> **Énoncé de la tâche**
Modifiez l'ensemble du listing ci-dessous en remplaçant « portal » par « website », sans rien changer d'autre. Reproduisez le texte obtenu en omettant les images.

> **Données fournies**
▼

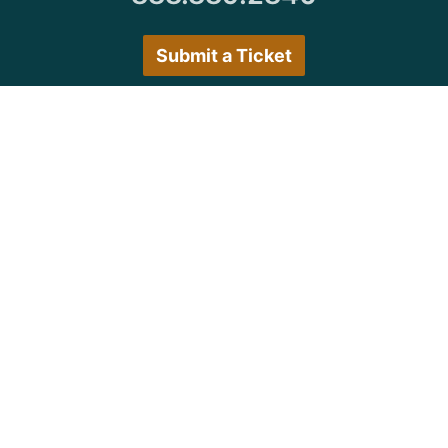
Submit a Ticket
Customer Care Hours
Monday–Friday:
7:30 a.m. 5:00 p.m.
Saturday–Sunday:
Closed
We encourage all customers to submit a ticket via
the portal or try back during normal business hours.
© Copyright 1997
-2026 Michigan Virtual
University. All Rights Reserved.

▲

> **Réponse**
Submit a Ticket
Customer Care Hours
Monday–Friday:
7:30 a.m. 5:00 p.m.
Saturday–Sunday:
Closed
We encourage all customers to submit a ticket via
the website or try back during normal business hours.
© Copyright 1997
-2026 Michigan Virtual
University. All Rights Reserved.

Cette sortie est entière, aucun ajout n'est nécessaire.